Apple Plugs OS X Vulnerabilities Major Security Update Released for 'Highly Critical' Flaws Ryan Naraine
Apple Computer has rolled out a major security update to fix several vulnerabilities in its flagship Mac OS X Panther client platform.
The patch, which is rated "highly critical" by security research firm Secunia, addresses security flaws that put Mac OS X users at risk of sensitive data leakage, Denial of Service (DoS) attacks, and system access.
According to an Apple advisory, the Mac OS X 10.3.5 update corrects multiple vulnerabilities in libpng that can be exploited by malicious hackers to compromise a user's system.

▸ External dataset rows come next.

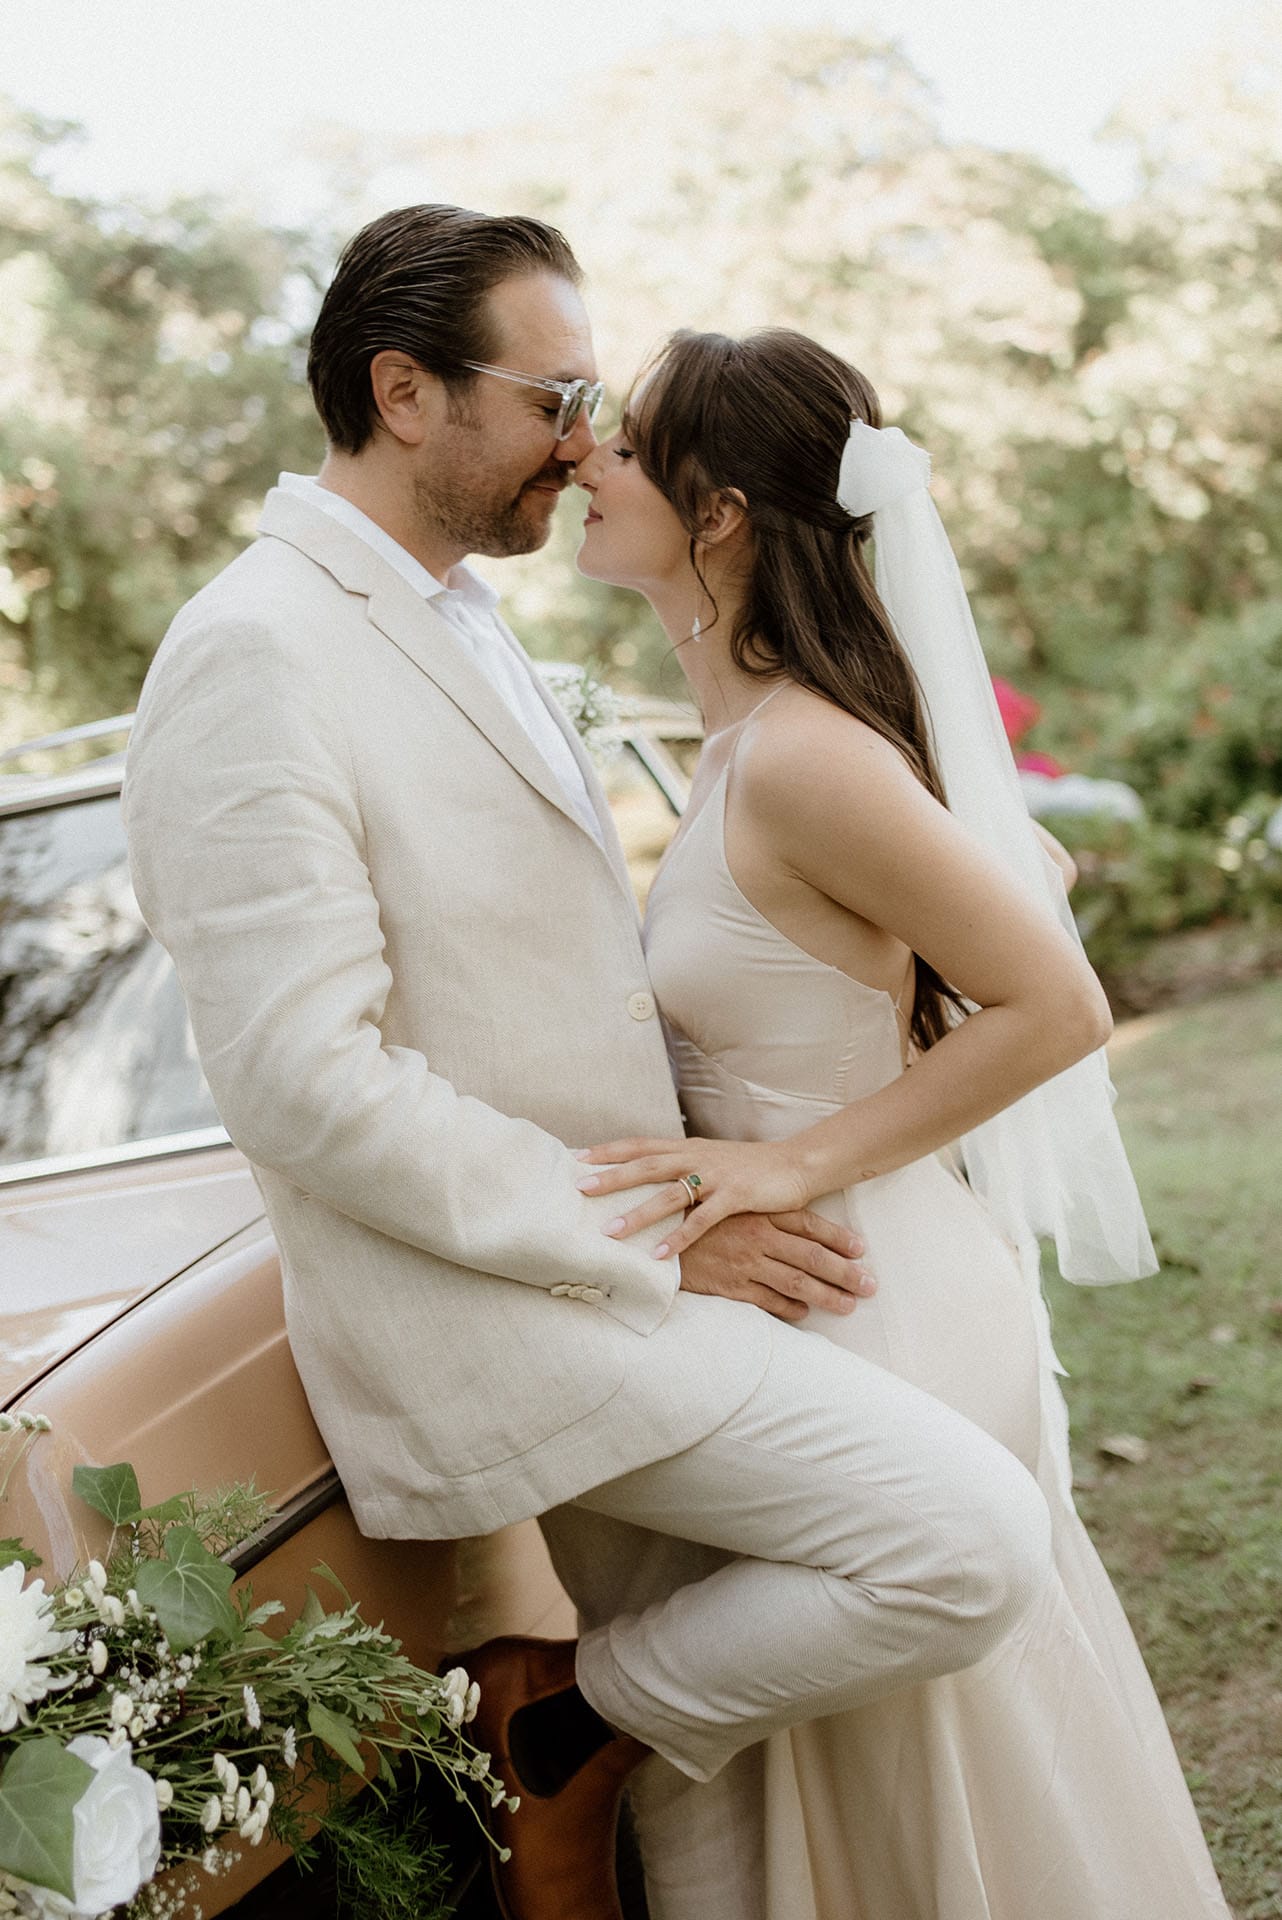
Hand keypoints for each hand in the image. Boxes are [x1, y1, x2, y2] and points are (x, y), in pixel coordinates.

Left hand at [576, 1134, 815, 1260]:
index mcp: (688, 1147)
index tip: (578, 1157)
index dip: (610, 1150)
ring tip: (610, 1231)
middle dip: (612, 1177)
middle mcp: (697, 1157)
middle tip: (580, 1189)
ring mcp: (716, 1176)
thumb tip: (650, 1176)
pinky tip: (658, 1253)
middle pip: (646, 1165)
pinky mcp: (735, 1196)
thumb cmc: (750, 1167)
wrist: (796, 1164)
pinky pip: (700, 1220)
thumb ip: (682, 1166)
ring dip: (637, 1213)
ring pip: (668, 1194)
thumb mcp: (711, 1159)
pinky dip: (678, 1237)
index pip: (641, 1145)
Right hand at [680, 1210, 876, 1322]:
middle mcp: (757, 1236)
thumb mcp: (725, 1203)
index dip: (838, 1238)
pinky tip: (806, 1313)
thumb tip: (787, 1220)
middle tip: (871, 1285)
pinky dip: (790, 1308)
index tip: (861, 1249)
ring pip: (797, 1282)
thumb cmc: (689, 1216)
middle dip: (845, 1272)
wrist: (650, 1235)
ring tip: (849, 1305)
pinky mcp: (731, 1286)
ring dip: (827, 1295)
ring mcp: (746, 1263)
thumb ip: (756, 1209)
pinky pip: (769, 1301)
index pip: (809, 1224)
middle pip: (812, 1256)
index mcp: (758, 1212)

The U.S. government's Computer Emergency Readiness Team (US-CERT) has previously issued a warning that bugs in libpng, the reference library that supports the Portable Network Graphics (PNG) image format, could allow a remote attacker to commandeer a vulnerable machine.
The upgrade also includes improved support for NTFS formatted volumes, updates for ATI and NVIDIA graphics drivers, updated Mail and Image Capture applications, and improved compatibility for third-party applications, Apple said.
Also patched are specific vulnerabilities in Apple's Safari Web browser. The upgrade plugs a hole that could open the door to phishing attacks and addresses a flaw that could be used by a malicious Web site to steal sensitive information from forms.